SQL has had the opposite problem: It has become easy to run it on a server or in a cloud data warehouse, but it is difficult to run locally in a performant way for analytical workloads. That has really changed only since DuckDB.
Polars was already being made easy to use for anyone or any workload that used Pandas before. There are even ways to use Polars with a Pandas-compatible API. Then, all of your code that relies on Pandas will continue to work with the power of Polars.
This step to scale out Polars for use with a cloud cluster is a natural progression, although I’m still uncertain how auto-scaling will function for Polars Cloud. It would be ideal if users didn’t have to worry about right-sizing the instance, but that may be a dream. Polars already maximises the utility of your single machine or instance. Where that isn’t sufficient, you can now utilise Polars Cloud without significantly changing how you use it.
Cluster side, we have built a distributed scheduler-worker architecture in Rust that can analyze these queries, runs an adapted Polars optimizer and, depending on the query, comes up with a physical plan that scales horizontally or vertically. Polars is very strong in vertical scaling and we recognize that many queries will be most cost effective on a single machine. It however, is also very common that queries start with a set of operations that reduce the dataset size (think of group-by’s and filters). When querying large data sizes from cloud storage, you are bound to the IO limit of a single node. With horizontal scaling we can drastically increase those download limits and after the size reductions finish off on a single machine. We are building an architecture that shines in both horizontally and vertically scaling, dubbed diagonal scaling, choosing the optimal strategy dynamically…
…Besides multiple scaling strategies, we are committed to run open source Polars as our engine on the worker nodes. This ensures our incentives are aligned and that the semantics of Polars cloud will not deviate. Polars will allow you to run all engines. That means there will also be GPU support. You will be able to spin up a machine with a high end GPU and connect locally in interactive mode. Our new Streaming Engine has an out-of-core design, and will be able to spill to disk in an efficient manner. Together with distributed queries, this will truly scale Polars to any dataset.
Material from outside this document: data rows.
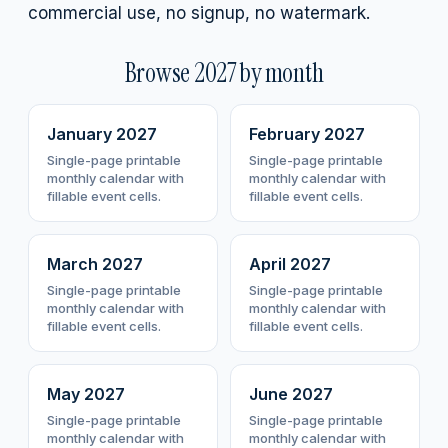
commercial use, no signup, no watermark.
Browse
2027
by month
January
2027
February
2027
Single-page printable
Single-page printable
monthly calendar with
monthly calendar with
fillable event cells.
fillable event cells.
March
2027
April
2027
Single-page printable
Single-page printable
monthly calendar with
monthly calendar with
fillable event cells.
fillable event cells.
May
2027
June
2027
Single-page printable
Single-page printable
monthly calendar with
monthly calendar with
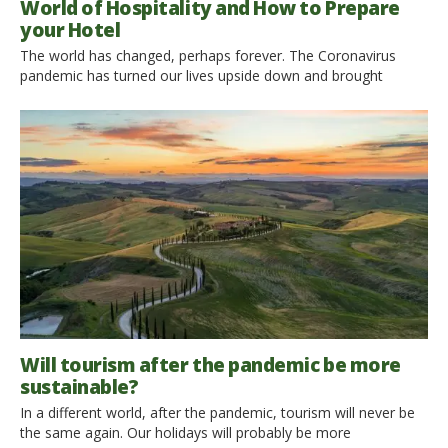
World of Hospitality and How to Prepare
your Hotel
The world has changed, perhaps forever. The Coronavirus
pandemic has turned our lives upside down and brought
immense concern and great uncertainty. But one thing is for
sure. Once the quarantine is over, once we leave our homes,
we should learn to live with the virus, adapting and changing
our habits. The time has come […]
Will tourism after the pandemic be more
sustainable?
In a different world, after the pandemic, tourism will never be
the same again. Our holidays will probably be more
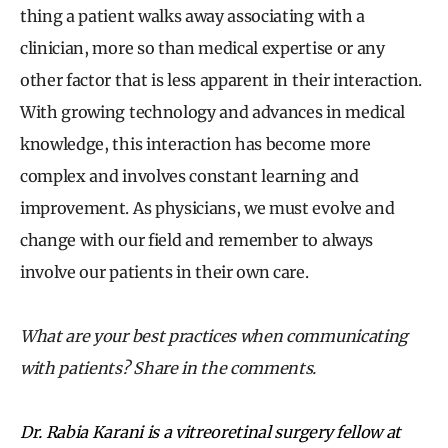
thing a patient walks away associating with a
clinician, more so than medical expertise or any
other factor that is less apparent in their interaction.
With growing technology and advances in medical
knowledge, this interaction has become more
complex and involves constant learning and
improvement. As physicians, we must evolve and
change with our field and remember to always
involve our patients in their own care.
What are your best practices when communicating
with patients? Share in the comments.
Dr. Rabia Karani is a vitreoretinal surgery fellow at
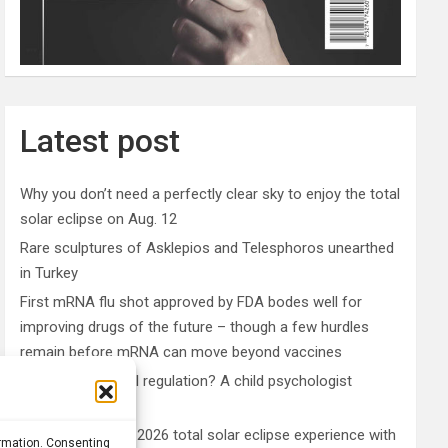
Latest post
Why you don’t need a perfectly clear sky to enjoy the total
solar eclipse on Aug. 12
Rare sculptures of Asklepios and Telesphoros unearthed
in Turkey
First mRNA flu shot approved by FDA bodes well for
improving drugs of the future – though a few hurdles
remain before mRNA can move beyond vaccines
What is emotional regulation? A child psychologist
explains
Plan your perfect 2026 total solar eclipse experience with
ormation. Consenting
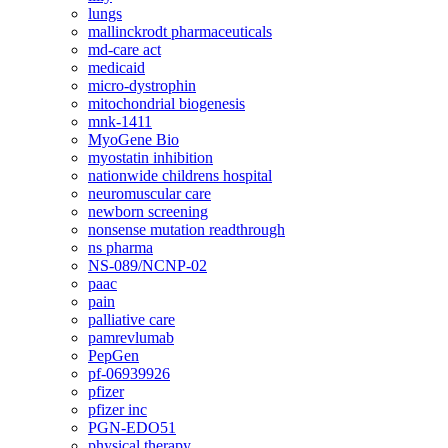
lungs
mallinckrodt pharmaceuticals
md-care act
medicaid
micro-dystrophin
mitochondrial biogenesis
mnk-1411
MyoGene Bio
myostatin inhibition
nationwide childrens hospital
neuromuscular care
newborn screening
nonsense mutation readthrough
ns pharma
NS-089/NCNP-02
paac
pain
palliative care
pamrevlumab
PepGen
pf-06939926
pfizer
pfizer inc
PGN-EDO51
physical therapy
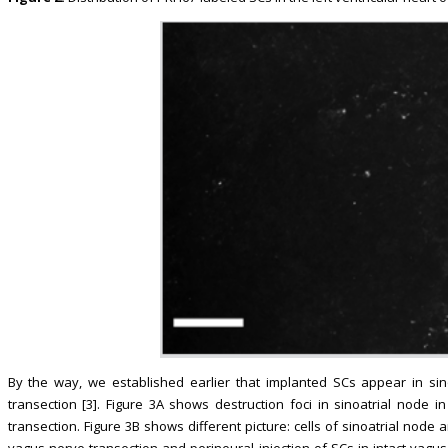
By the way, we established earlier that implanted SCs appear in sino
transection [3]. Figure 3A shows destruction foci in sinoatrial node i
transection. Figure 3B shows different picture: cells of sinoatrial node a
vagus nerve transection and perineural injection of SCs in intact vagu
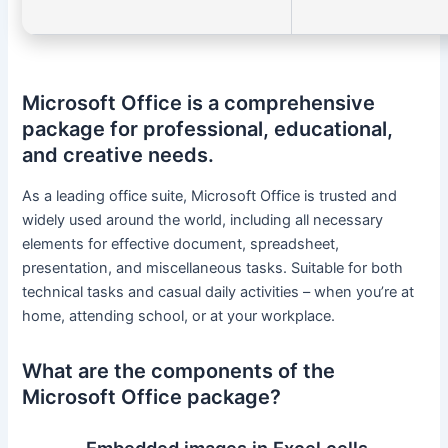
Microsoft Office is a comprehensive
package for professional, educational,
and creative needs.
As a leading office suite, Microsoft Office is trusted and
widely used around the world, including all necessary
elements for effective document, spreadsheet,
presentation, and miscellaneous tasks. Suitable for both
technical tasks and casual daily activities – when you’re at
home, attending school, or at your workplace.
What are the components of the
Microsoft Office package?
Embedded images in Excel cells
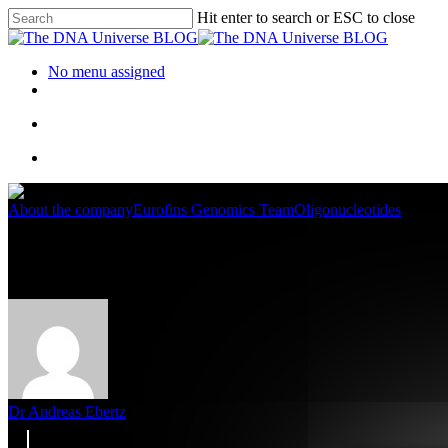
Hit enter to search or ESC to close
No menu assigned
About the company
Eurofins Genomics Team
Oligonucleotides
Meet the Eurofins Genomics Oli
Dr Andreas Ebertz
17. October 2022
October 18th, 2022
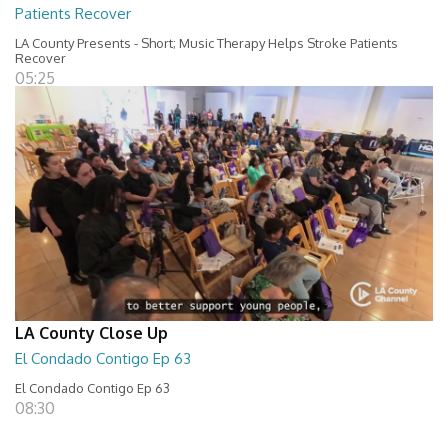
Patients Recover
LA County Presents - Short; Music Therapy Helps Stroke Patients
Recover
05:25
LA County Close Up
El Condado Contigo Ep 63
El Condado Contigo Ep 63
08:30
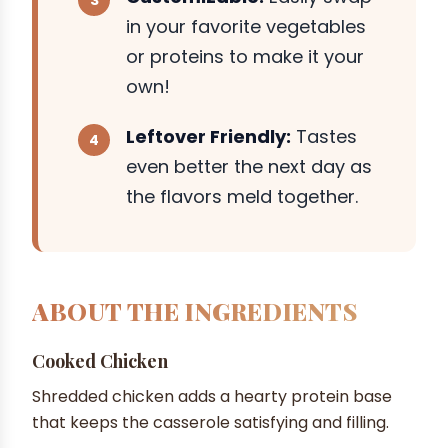
in your favorite vegetables
or proteins to make it your
own!
Leftover Friendly:
Tastes
even better the next day as
the flavors meld together.
ABOUT THE INGREDIENTS
Cooked Chicken
Shredded chicken adds a hearty protein base
that keeps the casserole satisfying and filling.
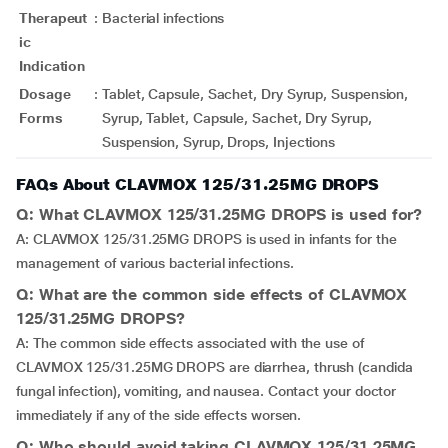
Therapeut
:
Bacterial infections
ic
Indication
Dosage
:
Tablet, Capsule, Sachet, Dry Syrup, Suspension,
Forms
Syrup, Tablet, Capsule, Sachet, Dry Syrup,
Suspension, Syrup, Drops, Injections
FAQs About CLAVMOX 125/31.25MG DROPS
Q: What CLAVMOX 125/31.25MG DROPS is used for?
A: CLAVMOX 125/31.25MG DROPS is used in infants for the
management of various bacterial infections.
Q: What are the common side effects of CLAVMOX
125/31.25MG DROPS?
A: The common side effects associated with the use of
CLAVMOX 125/31.25MG DROPS are diarrhea, thrush (candida
fungal infection), vomiting, and nausea. Contact your doctor
immediately if any of the side effects worsen.
Q: Who should avoid taking CLAVMOX 125/31.25MG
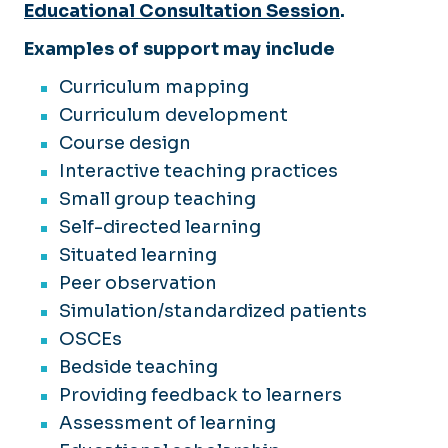
Educational Consultation Session
.
Examples of support may include
Curriculum mapping
Curriculum development
Course design
Interactive teaching practices
Small group teaching
Self-directed learning
Situated learning
Peer observation
Simulation/standardized patients
OSCEs
Bedside teaching
Providing feedback to learners
Assessment of learning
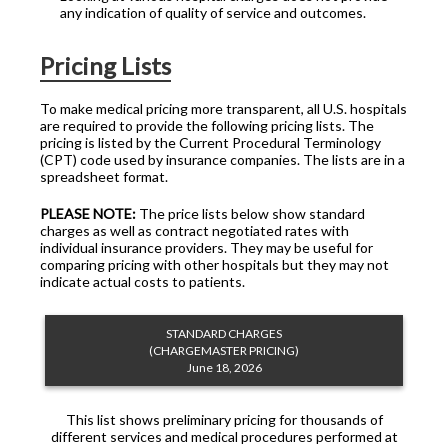
any indication of quality of service and outcomes.
Pricing Lists
To make medical pricing more transparent, all U.S. hospitals
are required to provide the following pricing lists. The
pricing is listed by the Current Procedural Terminology
(CPT) code used by insurance companies. The lists are in a
spreadsheet format.
PLEASE NOTE:
The price lists below show standard
charges as well as contract negotiated rates with
individual insurance providers. They may be useful for
comparing pricing with other hospitals but they may not
indicate actual costs to patients.
STANDARD CHARGES
(CHARGEMASTER PRICING)
June 18, 2026
This list shows preliminary pricing for thousands of
different services and medical procedures performed at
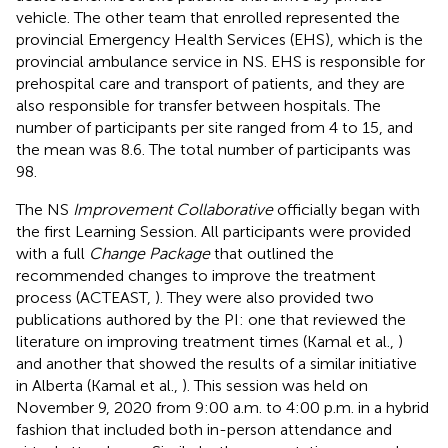
vehicle. The other team that enrolled represented the
provincial Emergency Health Services (EHS), which is the
provincial ambulance service in NS. EHS is responsible for
prehospital care and transport of patients, and they are
also responsible for transfer between hospitals. The
number of participants per site ranged from 4 to 15, and
the mean was 8.6. The total number of participants was
98.
The NS
Improvement Collaborative
officially began with
the first Learning Session. All participants were provided
with a full
Change Package
that outlined the
recommended changes to improve the treatment
process (ACTEAST,
). They were also provided two
publications authored by the PI: one that reviewed the
literature on improving treatment times (Kamal et al.,
)
and another that showed the results of a similar initiative
in Alberta (Kamal et al.,
). This session was held on
November 9, 2020 from 9:00 a.m. to 4:00 p.m. in a hybrid
fashion that included both in-person attendance and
We already have the first preliminary results and on the PDS-H2 Benchmark and they look very promising. We already beat our in-memory engine by a factor of ~3 (and there are still a lot of performance opportunities) and it goes without saying that the memory characteristics are much better.
With Polars Cloud, I can foresee the data transformation stages of ML pipelines becoming less of a limiting factor, delivering rapid transformations for a pipeline. However, I find that the ML training aspect still does not scale easily.
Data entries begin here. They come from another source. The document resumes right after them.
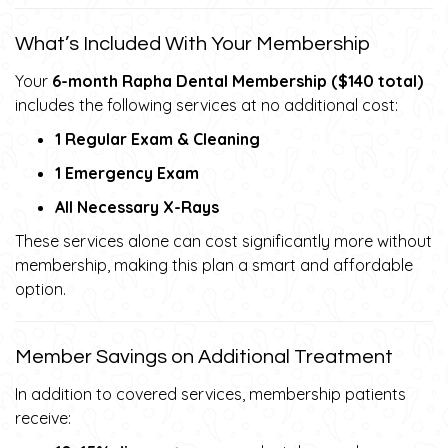
What’s Included With Your Membership
Your
6-month Rapha Dental Membership ($140 total)
includes the following services at no additional cost:
1 Regular Exam & Cleaning
1 Emergency Exam
All Necessary X-Rays
These services alone can cost significantly more without
membership, making this plan a smart and affordable
option.
Member Savings on Additional Treatment
In addition to covered services, membership patients
receive:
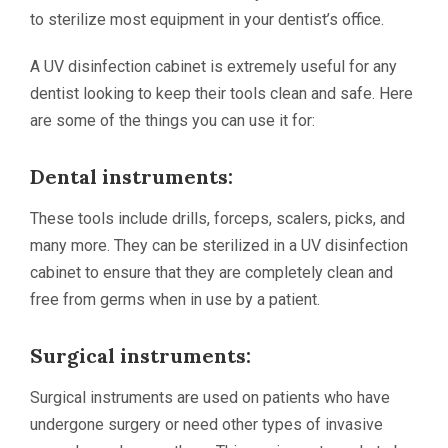
to sterilize most equipment in your dentist’s office.
A UV disinfection cabinet is extremely useful for any
dentist looking to keep their tools clean and safe. Here
are some of the things you can use it for:
Dental instruments:
These tools include drills, forceps, scalers, picks, and
many more. They can be sterilized in a UV disinfection
cabinet to ensure that they are completely clean and
free from germs when in use by a patient.
Surgical instruments:
Surgical instruments are used on patients who have
undergone surgery or need other types of invasive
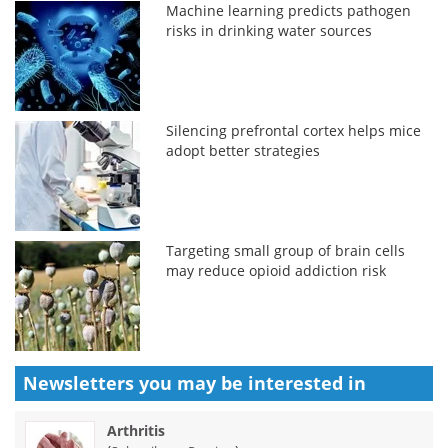
Machine learning predicts pathogen
risks in drinking water sources
Silencing prefrontal cortex helps mice
adopt better strategies
Targeting small group of brain cells
may reduce opioid addiction risk
Newsletters you may be
interested in
Arthritis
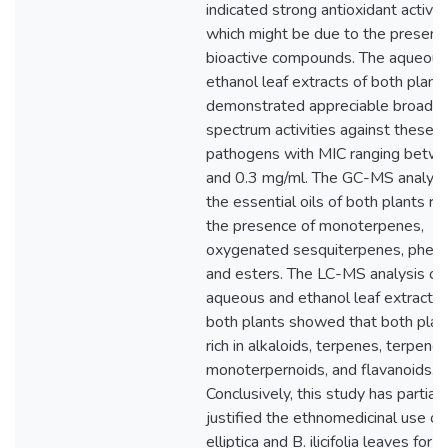
indicated strong antioxidant activit
which might be due to the presenc
bioactive compounds. The aqueous
ethanol leaf extracts of both plant
demonstrated appreciable broad
spectrum activities against these
pathogens with MIC ranging betw
and 0.3 mg/ml. The GC-MS analysi
the essential oils of both plants r
the presence of monoterpenes,
oxygenated sesquiterpenes, pheno
and esters. The LC-MS analysis of
aqueous and ethanol leaf extracts 
both plants showed that both plan
rich in alkaloids, terpenes, terpenoi
monoterpernoids, and flavanoids.
Conclusively, this study has partiall
justified the ethnomedicinal use of
elliptica and B. ilicifolia leaves for t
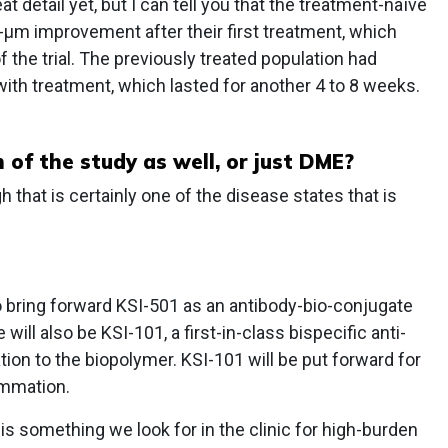
t detail yet, but I can tell you that the treatment-naïve
-μm improvement after their first treatment, which
 the trial. The previously treated population had
h treatment, which lasted for another 4 to 8 weeks.
of the study as well, or just DME?
that is certainly one of the disease states that is
o bring forward KSI-501 as an antibody-bio-conjugate
 will also be KSI-101, a first-in-class bispecific anti-
tion to the biopolymer. KSI-101 will be put forward for
ammation.
 is something we look for in the clinic for high-burden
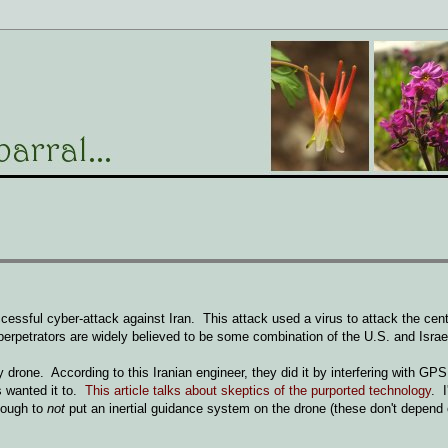
essful cyber-attack against Iran. This attack used a virus to attack the cent
erpetrators are widely believed to be some combination of the U.S. and Israe
one. According to this Iranian engineer, they did it by interfering with GPS 
s wanted it to.
This article talks about skeptics of the purported technology
. I
enough to
not
put an inertial guidance system on the drone (these don't depend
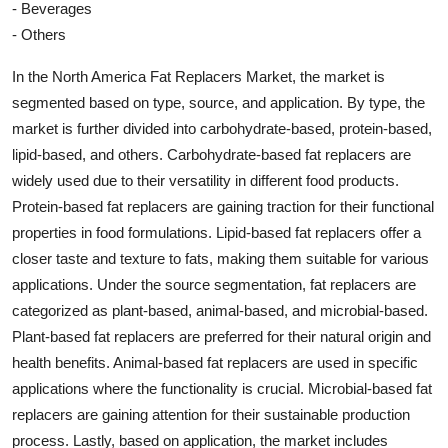
- Beverages
- Others
In the North America Fat Replacers Market, the market is
segmented based on type, source, and application. By type, the
market is further divided into carbohydrate-based, protein-based,
lipid-based, and others. Carbohydrate-based fat replacers are
widely used due to their versatility in different food products.
Protein-based fat replacers are gaining traction for their functional
properties in food formulations. Lipid-based fat replacers offer a
closer taste and texture to fats, making them suitable for various
applications. Under the source segmentation, fat replacers are
categorized as plant-based, animal-based, and microbial-based.
Plant-based fat replacers are preferred for their natural origin and
health benefits. Animal-based fat replacers are used in specific
applications where the functionality is crucial. Microbial-based fat
replacers are gaining attention for their sustainable production
process. Lastly, based on application, the market includes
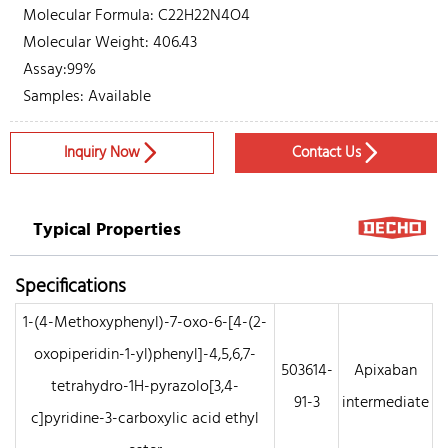
Molecular Formula: C22H22N4O4
Molecular Weight: 406.43
Assay:99%
Samples: Available
Inquiry Now
Contact Us


Typical Properties
Specifications
1-(4-Methoxyphenyl)-7-oxo-6-[4-(2-
oxopiperidin-1-yl)phenyl]-4,5,6,7-
503614-
Apixaban
tetrahydro-1H-pyrazolo[3,4-
91-3
intermediate
c]pyridine-3-carboxylic acid ethyl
Part of SQL's success and renewed dominance was due to the limitations of how Pandas and R dataframe methods failed to scale effectively (yes, I’m aware of Dask, Modin, etc.). With cloud data warehouses like BigQuery, Snowflake, and Databricks, you could execute virtually any desired data pipeline if you were prepared to pay for it. This was not the case for Pandas and R. This advantage, coupled with the user-friendliness of SQL for a broader audience of data practitioners, contributed to the dominance of the cloud data warehouses we observe today. I wonder, had something like Polars Cloud been available 10 years ago when Snowflake and BigQuery emerged, would SQL have achieved such dominance once again?